:: Material for this task

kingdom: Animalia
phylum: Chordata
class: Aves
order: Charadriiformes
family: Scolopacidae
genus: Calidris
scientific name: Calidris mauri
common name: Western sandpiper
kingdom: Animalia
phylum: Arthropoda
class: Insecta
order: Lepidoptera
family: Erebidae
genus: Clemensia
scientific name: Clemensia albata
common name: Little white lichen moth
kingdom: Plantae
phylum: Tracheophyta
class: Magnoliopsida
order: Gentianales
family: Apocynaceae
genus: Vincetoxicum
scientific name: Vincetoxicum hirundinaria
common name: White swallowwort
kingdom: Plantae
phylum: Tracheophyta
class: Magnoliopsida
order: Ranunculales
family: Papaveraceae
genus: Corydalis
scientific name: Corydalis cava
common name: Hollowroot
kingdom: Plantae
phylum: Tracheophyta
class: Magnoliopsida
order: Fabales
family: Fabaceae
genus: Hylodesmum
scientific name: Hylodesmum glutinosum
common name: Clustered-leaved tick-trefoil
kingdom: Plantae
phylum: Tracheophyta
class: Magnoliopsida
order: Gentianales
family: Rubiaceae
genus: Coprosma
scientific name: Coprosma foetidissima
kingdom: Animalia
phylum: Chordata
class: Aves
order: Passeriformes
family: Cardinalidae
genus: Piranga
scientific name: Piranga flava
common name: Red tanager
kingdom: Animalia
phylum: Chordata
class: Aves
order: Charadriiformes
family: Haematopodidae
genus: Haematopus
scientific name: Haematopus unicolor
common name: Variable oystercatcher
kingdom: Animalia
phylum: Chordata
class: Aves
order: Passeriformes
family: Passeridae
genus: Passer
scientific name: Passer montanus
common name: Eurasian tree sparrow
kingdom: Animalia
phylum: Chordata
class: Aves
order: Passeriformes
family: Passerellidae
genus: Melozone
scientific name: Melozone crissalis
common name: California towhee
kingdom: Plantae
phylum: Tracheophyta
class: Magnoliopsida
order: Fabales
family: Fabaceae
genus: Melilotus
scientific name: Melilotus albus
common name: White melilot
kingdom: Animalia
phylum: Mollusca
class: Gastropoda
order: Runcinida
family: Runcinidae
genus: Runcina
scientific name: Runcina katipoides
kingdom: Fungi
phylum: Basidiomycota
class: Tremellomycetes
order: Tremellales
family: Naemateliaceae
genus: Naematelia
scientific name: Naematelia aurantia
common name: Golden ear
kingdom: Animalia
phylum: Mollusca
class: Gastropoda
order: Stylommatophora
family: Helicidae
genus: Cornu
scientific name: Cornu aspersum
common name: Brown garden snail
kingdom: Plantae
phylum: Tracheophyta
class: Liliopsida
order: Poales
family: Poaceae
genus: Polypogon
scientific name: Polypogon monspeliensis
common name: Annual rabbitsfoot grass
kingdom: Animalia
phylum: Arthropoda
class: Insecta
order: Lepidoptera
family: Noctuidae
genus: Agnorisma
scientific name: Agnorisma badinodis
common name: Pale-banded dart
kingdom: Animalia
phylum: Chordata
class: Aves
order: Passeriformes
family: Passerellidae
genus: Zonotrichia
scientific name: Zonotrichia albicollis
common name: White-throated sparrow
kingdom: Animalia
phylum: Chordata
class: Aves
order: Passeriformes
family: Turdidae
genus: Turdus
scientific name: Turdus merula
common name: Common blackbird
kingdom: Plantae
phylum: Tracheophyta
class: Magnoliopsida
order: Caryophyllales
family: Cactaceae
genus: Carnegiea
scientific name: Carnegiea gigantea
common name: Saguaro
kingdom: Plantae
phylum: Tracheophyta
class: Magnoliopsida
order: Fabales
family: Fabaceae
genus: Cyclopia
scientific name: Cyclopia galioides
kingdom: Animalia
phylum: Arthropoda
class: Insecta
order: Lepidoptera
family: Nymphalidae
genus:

::::

> [What is being asked]:
Can you duplicate every item above, reproducing each line without changing anything?

> [Exercise output]:
kingdom: Animalia
phylum: Chordata
class: Aves
order: Charadriiformes
family: Scolopacidae
genus: Calidris
scientific name: Calidris mauri
common name: Western sandpiper
kingdom: Animalia
phylum: Arthropoda
class: Insecta
order: Lepidoptera
family: Erebidae
genus: Clemensia
scientific name: Clemensia albata
common name: Little white lichen moth
kingdom: Plantae
phylum: Tracheophyta
class: Magnoliopsida
order: Gentianales
family: Apocynaceae
genus: Vincetoxicum
scientific name: Vincetoxicum hirundinaria
common name: White swallowwort
kingdom: Plantae
phylum: Tracheophyta
class: Magnoliopsida
order: Ranunculales
family: Papaveraceae
genus: Corydalis
scientific name: Corydalis cava
common name: Hollowroot
kingdom: Plantae
phylum: Tracheophyta
class: Magnoliopsida
order: Fabales
family: Fabaceae
genus: Hylodesmum
scientific name: Hylodesmum glutinosum
common name: Clustered-leaved tick-trefoil
kingdom: Plantae
phylum: Tracheophyta
class: Magnoliopsida
order: Gentianales
family: Rubiaceae
genus: Coprosma
scientific name: Coprosma foetidissima
kingdom: Animalia
phylum: Chordata
class: Aves
order: Passeriformes
family: Cardinalidae
genus: Piranga
scientific name: Piranga flava
common name: Red tanager
kingdom: Animalia
phylum: Chordata
class: Aves
order: Charadriiformes
family: Haematopodidae
genus: Haematopus
scientific name: Haematopus unicolor
common name: Variable oystercatcher
kingdom: Animalia
phylum: Chordata
class: Aves
order: Passeriformes
family: Passeridae
genus: Passer
scientific name: Passer montanus
common name: Eurasian tree sparrow
kingdom: Animalia
phylum: Chordata
class: Aves
order: Passeriformes
family: Passerellidae
genus: Melozone
scientific name: Melozone crissalis
common name: California towhee
kingdom: Plantae
phylum: Tracheophyta
class: Magnoliopsida
order: Fabales
family: Fabaceae
genus: Melilotus
scientific name: Melilotus albus
common name: White melilot
kingdom: Animalia
phylum: Mollusca
class: Gastropoda
order: Runcinida
family: Runcinidae
genus: Runcina
scientific name: Runcina katipoides
kingdom: Fungi
phylum: Basidiomycota
class: Tremellomycetes
order: Tremellales
family: Naemateliaceae
genus: Naematelia
scientific name: Naematelia aurantia
common name: Golden ear
kingdom: Animalia
phylum: Mollusca
class: Gastropoda
order: Stylommatophora
family: Helicidae
genus: Cornu
scientific name: Cornu aspersum
common name: Brown garden snail
kingdom: Plantae
phylum: Tracheophyta
class: Liliopsida
order: Poales
family: Poaceae
genus: Polypogon
scientific name: Polypogon monspeliensis
common name: Annual rabbitsfoot grass
kingdom: Animalia
phylum: Arthropoda
class: Insecta
order: Lepidoptera
family: Noctuidae
genus: Agnorisma
scientific name: Agnorisma badinodis
common name: Pale-banded dart
kingdom: Animalia
phylum: Chordata
class: Aves
order: Passeriformes
family: Passerellidae
genus: Zonotrichia
scientific name: Zonotrichia albicollis
common name: White-throated sparrow
kingdom: Animalia
phylum: Chordata
class: Aves
order: Passeriformes
family: Turdidae
genus: Turdus
scientific name: Turdus merula
common name: Common blackbird
kingdom: Plantae
phylum: Tracheophyta
class: Magnoliopsida
order: Caryophyllales
family: Cactaceae
genus: Carnegiea
scientific name: Carnegiea gigantea
common name: Saguaro
kingdom: Plantae
phylum: Tracheophyta
class: Magnoliopsida
order: Fabales
family: Fabaceae
genus: Cyclopia
scientific name: Cyclopia galioides
kingdom: Animalia
phylum: Arthropoda
class: Insecta
order: Lepidoptera
family: Nymphalidae
genus:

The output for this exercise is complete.